We reported recently on the City Council’s proposal to add $1 million to the 2014 budget. If approved, the change would accelerate design of miles of protected bike lanes and walking safety improvements downtown and put the city on track to finish construction in 2015.
The Seattle Times’ Jonathan Martin — who endorsed Ed Murray and has written several times in support of city bike investments — writes in a column this week that the downtown bike lane plans could be Ed Murray’s “first big bike test.”
A safe and inviting network of bike lanes protected from traffic (also called “cycle tracks”) has strong support on the City Council and have proven to dramatically increase safety for all road users (on foot, bikes and cars) in other cities where they have been implemented.
Ed Murray stated during the campaign that he supports protected bike lanes in general, but the downtown plans will be the city’s most ambitious bike lane projects to date. With tons of employers, retail shops and housing sharing the same few streets, conversations about rebalancing transportation needs are certain to be “robust,” as City Council Transportation Chair Tom Rasmussen put it to Martin.
But major employers like Amazon strongly support the city’s plans for protected bike lanes, and the Downtown Seattle Association has taken an active role in promoting the idea to their members. If Murray can bring any remaining parties together to build consensus and support for dramatically improving walking and biking downtown, he could find himself cutting the ribbon on a project that will revolutionize life downtown.

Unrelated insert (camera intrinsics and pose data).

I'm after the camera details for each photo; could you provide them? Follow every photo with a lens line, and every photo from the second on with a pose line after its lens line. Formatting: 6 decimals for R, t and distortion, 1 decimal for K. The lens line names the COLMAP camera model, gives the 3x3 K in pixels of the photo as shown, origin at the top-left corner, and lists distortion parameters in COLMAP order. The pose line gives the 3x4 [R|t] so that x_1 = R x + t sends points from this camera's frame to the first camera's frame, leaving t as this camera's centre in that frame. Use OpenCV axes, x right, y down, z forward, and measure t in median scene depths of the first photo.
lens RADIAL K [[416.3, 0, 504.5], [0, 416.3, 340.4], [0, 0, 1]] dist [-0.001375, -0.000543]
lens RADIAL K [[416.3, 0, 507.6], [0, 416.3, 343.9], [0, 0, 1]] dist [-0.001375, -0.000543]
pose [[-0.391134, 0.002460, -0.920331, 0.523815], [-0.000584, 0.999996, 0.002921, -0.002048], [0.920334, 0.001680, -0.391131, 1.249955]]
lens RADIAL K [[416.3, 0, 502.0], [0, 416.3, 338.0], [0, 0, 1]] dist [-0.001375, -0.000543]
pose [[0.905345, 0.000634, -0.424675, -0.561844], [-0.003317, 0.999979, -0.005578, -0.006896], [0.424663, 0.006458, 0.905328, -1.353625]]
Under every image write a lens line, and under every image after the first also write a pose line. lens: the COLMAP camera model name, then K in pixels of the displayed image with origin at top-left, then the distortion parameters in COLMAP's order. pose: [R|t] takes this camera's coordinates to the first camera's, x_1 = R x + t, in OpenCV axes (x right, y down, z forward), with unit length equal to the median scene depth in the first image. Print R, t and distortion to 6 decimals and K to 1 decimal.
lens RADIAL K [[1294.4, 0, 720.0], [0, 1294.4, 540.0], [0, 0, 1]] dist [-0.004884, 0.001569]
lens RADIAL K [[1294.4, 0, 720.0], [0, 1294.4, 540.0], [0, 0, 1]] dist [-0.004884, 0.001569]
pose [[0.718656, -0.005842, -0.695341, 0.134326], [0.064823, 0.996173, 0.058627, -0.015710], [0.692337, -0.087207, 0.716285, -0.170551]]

But, of course, that is no small feat, and doing so is certain to frustrate people who voted for Murray believing he would push back against bike lanes that became symbolic of Mike McGinn’s tenure.
But Murray is in for an early test of his stated support for cycle tracks (bike lanes physically separated from traffic) thanks to the Seattle City Council. On Monday, when the council votes on the 2014 budget, it will include $1 million to speed up planning on a cross-downtown cycle track. That puts the project on a downhill slope toward a 2015 launch date, with the wind of the City Council at its back.
It should be a top priority because the current 2nd Avenue bike lane is an “egregious example of a poorly designed bike lane,” bicycle policy expert John Pucher wrote in a widely-noted Seattle Times guest column last summer. True urban bike infrastructure has quickly become a necessary urban amenity for creative-class industries (Chicago Mayor Rahm Emanuel famously boasted about stealing jobs from Seattle with better bike lanes, according to DC.StreetsBlog.org). The current downtown bike infrastructure also puts the city at cross-purposes because it is supporting a roll-out in early 2014 of a bike-share program that may expose users to dangerous lanes.
Any added protection for existing bike lanes on 2nd and/or 4th Avenues — likely candidates for improvements — would almost certainly require a reduction in either on-street parking or existing travel lanes. The trade off would result in a dramatically safer environment for crossing the street on foot, reductions in car crashes and big increases in bike use by everyday people who either find today’s downtown too intimidating and dangerous or who never even considered biking before.
Martin asked Murray’s crew about the downtown bike lanes, but they simply reiterated his campaign pledge to create a general transportation plan for the city:
When I suggested that this sounded like he was undercutting the Bike Master Plan, [Murray transition spokesperson Jeff] Reading objected.
“Ed understands (bicycling) is a way people move around,” he said. “Ed wants to move away from one mode (of transportation) against another, pitting advocates against each other.”
Essentially, Murray is saying, “Trust me.” We’ll see.